I went and sat on a stile. Below me the rail lines shone in the day’s last light, and in the station master’s office a wireless set inserted its needle of buzzing sound into the silence. Night came on, diffusing the purple-grey gloam that passes for darkness at that time of year. Now a light went on in the waiting-room window, and moths wove drunken, zigzag patterns under a buzzing lamp at the end of the platform. Behind me in the fields a corncrake began insistently to shake its wooden rattle. There were bats out, too, I could sense them flickering here and there above me in the indigo air, their wings making a tiny sound like that of tissue paper being surreptitiously folded. Presently a huge, fat-faced moon the colour of honey hoisted itself up out of somewhere and goggled down at me, mirthful and knowing. And shooting stars!—when is the last time you saw a shooting star? By now Mrs Gray had been gone a worryingly long time. Had something happened, had she been waylaid? Maybe she would not be able to come back for me at all. I was growing chilled, and hungry, too, and I thought mournfully of home, my mother in the kitchen, in her chair by the window, reading a detective story from the library, her glasses on the end of her nose, one ear-piece repaired with sticking-plaster, licking her thumb to turn the pages and blinking sleepily. But maybe she would not be reading, maybe she would be standing by the window, peering out worriedly into the dark, wondering why I was abroad so late, and where I could be, and what doing.
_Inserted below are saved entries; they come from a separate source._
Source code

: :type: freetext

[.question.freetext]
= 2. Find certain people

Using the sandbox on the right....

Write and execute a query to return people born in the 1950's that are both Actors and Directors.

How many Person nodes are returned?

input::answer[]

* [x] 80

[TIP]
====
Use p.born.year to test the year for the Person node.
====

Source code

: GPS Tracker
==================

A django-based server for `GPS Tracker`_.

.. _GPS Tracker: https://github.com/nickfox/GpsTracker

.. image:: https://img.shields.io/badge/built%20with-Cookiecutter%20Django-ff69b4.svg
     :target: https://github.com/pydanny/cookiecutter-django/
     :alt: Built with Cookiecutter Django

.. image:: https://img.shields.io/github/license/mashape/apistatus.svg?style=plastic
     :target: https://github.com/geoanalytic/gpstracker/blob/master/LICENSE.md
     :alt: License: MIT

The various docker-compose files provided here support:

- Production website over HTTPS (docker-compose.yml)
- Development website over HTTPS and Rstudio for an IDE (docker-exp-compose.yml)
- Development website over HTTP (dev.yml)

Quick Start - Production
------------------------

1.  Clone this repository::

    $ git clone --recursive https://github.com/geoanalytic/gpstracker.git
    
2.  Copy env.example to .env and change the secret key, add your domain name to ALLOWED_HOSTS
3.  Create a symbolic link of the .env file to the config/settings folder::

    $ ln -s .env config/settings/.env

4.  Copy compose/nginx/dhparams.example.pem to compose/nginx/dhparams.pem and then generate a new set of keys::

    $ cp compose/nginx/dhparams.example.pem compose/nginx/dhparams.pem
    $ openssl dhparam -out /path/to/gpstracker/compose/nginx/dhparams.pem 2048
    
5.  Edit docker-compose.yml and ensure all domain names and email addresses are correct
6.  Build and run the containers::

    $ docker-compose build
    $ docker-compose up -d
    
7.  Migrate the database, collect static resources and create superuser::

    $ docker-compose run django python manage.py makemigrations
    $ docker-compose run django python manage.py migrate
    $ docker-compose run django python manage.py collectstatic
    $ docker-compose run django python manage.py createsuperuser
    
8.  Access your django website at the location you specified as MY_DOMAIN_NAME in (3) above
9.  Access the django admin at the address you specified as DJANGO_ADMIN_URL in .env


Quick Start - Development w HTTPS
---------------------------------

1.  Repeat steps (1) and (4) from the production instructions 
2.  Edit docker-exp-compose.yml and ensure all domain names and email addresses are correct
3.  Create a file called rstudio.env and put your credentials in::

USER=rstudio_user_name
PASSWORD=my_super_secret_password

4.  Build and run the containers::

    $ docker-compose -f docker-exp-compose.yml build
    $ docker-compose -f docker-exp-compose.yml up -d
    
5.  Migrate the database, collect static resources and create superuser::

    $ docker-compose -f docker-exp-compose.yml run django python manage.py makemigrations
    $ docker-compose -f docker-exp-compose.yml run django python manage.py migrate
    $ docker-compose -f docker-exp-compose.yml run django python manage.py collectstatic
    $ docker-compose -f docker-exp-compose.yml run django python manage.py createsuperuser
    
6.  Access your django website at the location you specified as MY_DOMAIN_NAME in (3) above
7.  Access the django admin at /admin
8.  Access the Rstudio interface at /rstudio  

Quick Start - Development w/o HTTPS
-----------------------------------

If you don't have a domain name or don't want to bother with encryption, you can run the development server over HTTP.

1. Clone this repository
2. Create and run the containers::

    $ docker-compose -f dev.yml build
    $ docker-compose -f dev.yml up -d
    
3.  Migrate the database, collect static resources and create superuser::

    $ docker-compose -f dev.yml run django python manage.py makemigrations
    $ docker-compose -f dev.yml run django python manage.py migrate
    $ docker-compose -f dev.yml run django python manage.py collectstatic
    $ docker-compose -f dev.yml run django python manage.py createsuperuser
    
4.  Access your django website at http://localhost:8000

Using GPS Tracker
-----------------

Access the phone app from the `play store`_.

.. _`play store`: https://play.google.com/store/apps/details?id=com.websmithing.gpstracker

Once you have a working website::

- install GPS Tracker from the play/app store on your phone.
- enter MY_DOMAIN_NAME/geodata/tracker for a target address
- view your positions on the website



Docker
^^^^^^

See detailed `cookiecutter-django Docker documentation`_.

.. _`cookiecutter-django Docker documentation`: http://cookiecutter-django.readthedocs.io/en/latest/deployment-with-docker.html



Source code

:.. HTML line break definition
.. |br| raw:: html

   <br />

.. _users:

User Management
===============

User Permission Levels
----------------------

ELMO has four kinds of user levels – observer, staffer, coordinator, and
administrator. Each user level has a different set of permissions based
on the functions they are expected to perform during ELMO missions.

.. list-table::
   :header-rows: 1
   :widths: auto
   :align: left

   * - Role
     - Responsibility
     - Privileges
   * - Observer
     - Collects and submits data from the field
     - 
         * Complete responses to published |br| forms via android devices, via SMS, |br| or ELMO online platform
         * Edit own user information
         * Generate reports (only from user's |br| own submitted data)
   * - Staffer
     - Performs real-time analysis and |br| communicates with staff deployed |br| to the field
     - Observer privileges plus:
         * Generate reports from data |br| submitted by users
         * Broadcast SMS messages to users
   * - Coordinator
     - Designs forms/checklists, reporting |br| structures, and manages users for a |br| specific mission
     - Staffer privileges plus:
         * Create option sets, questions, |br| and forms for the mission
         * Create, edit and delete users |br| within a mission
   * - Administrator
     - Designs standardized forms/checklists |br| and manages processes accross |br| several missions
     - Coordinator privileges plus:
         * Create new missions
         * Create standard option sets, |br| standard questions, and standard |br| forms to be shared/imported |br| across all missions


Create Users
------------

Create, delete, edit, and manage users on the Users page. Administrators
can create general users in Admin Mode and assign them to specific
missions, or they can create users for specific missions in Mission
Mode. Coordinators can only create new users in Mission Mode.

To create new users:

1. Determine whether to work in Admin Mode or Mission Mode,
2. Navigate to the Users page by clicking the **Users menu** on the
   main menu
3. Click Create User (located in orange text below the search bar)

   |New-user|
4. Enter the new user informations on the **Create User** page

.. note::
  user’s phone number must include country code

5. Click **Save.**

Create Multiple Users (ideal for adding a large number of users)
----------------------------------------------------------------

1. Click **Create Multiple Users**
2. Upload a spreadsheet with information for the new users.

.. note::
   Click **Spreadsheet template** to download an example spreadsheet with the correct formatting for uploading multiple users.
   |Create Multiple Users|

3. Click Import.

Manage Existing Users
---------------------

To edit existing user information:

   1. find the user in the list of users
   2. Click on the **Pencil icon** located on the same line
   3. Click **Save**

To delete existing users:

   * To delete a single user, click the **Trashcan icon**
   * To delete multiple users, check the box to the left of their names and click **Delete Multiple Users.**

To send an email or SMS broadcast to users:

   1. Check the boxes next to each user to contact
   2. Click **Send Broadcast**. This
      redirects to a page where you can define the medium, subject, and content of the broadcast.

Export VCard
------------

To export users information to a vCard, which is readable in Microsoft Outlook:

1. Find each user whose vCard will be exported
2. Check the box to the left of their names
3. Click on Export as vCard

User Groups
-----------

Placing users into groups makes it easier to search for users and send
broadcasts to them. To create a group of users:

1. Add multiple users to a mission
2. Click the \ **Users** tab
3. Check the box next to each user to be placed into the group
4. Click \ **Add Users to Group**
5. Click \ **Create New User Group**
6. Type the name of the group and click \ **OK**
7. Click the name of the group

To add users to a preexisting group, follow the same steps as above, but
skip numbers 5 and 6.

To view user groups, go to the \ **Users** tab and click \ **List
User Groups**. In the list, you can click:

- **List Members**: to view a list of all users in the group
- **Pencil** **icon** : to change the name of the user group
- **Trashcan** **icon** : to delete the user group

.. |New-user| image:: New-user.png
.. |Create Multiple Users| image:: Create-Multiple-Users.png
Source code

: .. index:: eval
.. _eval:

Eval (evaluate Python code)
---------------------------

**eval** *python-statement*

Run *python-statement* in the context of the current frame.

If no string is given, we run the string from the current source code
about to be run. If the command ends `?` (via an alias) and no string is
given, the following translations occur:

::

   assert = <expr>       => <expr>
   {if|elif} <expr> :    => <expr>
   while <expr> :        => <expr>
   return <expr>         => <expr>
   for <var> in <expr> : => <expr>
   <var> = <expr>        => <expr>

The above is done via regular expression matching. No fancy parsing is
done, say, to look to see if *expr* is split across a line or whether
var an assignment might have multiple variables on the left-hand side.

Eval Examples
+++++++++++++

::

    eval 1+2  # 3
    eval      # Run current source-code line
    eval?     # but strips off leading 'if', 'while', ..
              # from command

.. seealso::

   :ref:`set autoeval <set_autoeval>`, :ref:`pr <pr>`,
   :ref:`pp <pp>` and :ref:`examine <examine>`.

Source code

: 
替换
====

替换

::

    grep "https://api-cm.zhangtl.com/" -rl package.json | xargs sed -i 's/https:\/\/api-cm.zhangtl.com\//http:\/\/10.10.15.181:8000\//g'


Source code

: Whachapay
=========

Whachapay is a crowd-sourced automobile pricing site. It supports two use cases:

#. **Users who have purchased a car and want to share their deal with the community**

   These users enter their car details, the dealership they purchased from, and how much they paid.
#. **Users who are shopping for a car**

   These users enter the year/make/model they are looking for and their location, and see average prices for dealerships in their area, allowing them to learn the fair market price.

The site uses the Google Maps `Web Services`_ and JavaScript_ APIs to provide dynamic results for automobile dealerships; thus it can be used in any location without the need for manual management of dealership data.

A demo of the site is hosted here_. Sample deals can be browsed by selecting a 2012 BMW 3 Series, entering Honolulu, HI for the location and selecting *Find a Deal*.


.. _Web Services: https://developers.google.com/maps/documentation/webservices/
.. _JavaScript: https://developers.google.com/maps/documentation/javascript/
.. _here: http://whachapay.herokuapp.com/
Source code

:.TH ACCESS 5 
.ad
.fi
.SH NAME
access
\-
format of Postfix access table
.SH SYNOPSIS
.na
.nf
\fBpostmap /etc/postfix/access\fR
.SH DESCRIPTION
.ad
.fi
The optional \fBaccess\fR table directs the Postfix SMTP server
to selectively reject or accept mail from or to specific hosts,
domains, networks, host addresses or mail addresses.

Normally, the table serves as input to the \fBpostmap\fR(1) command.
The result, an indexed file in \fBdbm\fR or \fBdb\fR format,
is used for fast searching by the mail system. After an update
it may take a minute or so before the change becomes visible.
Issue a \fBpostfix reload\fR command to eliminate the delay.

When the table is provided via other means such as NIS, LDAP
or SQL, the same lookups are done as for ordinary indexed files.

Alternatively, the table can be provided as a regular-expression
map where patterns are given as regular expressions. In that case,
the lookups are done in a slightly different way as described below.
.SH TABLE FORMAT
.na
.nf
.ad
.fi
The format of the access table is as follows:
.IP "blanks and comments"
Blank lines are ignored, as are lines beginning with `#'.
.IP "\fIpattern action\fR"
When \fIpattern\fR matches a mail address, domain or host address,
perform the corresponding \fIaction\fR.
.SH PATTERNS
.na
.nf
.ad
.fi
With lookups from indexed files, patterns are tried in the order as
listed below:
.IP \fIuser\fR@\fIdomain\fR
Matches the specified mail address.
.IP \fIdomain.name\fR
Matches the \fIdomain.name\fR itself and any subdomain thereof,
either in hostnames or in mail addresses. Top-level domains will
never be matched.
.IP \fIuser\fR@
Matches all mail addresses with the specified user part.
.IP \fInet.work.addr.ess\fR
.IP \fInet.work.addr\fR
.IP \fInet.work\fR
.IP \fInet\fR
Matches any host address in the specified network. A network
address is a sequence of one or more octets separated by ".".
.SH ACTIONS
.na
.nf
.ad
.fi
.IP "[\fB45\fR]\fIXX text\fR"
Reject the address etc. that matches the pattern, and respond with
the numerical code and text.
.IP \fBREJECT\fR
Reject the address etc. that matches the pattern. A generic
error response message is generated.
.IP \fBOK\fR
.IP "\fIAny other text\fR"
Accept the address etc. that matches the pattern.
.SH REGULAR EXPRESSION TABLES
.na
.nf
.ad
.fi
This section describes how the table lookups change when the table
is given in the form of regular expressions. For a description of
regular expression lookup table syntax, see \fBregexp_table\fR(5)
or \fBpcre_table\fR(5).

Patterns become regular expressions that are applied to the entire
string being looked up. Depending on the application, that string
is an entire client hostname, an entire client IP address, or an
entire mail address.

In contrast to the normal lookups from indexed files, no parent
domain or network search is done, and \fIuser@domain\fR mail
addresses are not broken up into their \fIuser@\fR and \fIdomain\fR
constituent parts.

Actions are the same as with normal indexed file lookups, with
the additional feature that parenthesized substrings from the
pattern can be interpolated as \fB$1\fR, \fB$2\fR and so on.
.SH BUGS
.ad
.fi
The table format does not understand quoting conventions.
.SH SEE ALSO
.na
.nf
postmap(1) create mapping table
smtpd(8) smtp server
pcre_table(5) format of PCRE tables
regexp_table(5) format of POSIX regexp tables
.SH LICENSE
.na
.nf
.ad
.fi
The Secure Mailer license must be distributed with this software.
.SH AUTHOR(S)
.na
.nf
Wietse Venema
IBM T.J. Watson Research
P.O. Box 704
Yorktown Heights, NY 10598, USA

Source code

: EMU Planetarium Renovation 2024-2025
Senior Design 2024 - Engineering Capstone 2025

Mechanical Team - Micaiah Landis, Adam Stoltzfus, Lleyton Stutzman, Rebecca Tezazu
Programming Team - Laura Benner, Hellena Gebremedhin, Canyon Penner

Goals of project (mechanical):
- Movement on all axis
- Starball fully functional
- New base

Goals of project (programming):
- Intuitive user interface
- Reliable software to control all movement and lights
The arm of the railway signal below the bridge came down with a jerk and a clack, startling me, and the signal light had turned from red to green, and away off in the distance I could see the light of the approaching mail train. Mr Gray would shortly arrive, would step down to the platform, with his briefcase, and a rolled newspaper under his arm, and stand a moment, peering about and blinking, as if he were not sure he was in the right place. What should I do? Should I try to divert him? But as Mrs Gray had sensibly said, what excuse could I offer for being there, alone, so late at night, cold and shivering? Then the station wagon appeared over the crest of the hill. One of its headlamps was permanently askew, so that the lights had a comically wall-eyed, groping glare. It drew up and stopped by the stile. The window on the driver’s side was open and Mrs Gray was smoking a cigarette. She glanced past me at the light of the approaching train that was as big now and as yellow as the moon. ‘Jeepers,’ she said, ‘just in time, eh?’ I got in beside her. The leather seat felt cold and clammy. She reached out a hand and touched my cheek. ‘Poor you,’ she said, ‘your teeth are chattering.’ She gouged at the gears and in a burst of tyre-smoke we shot off into the night.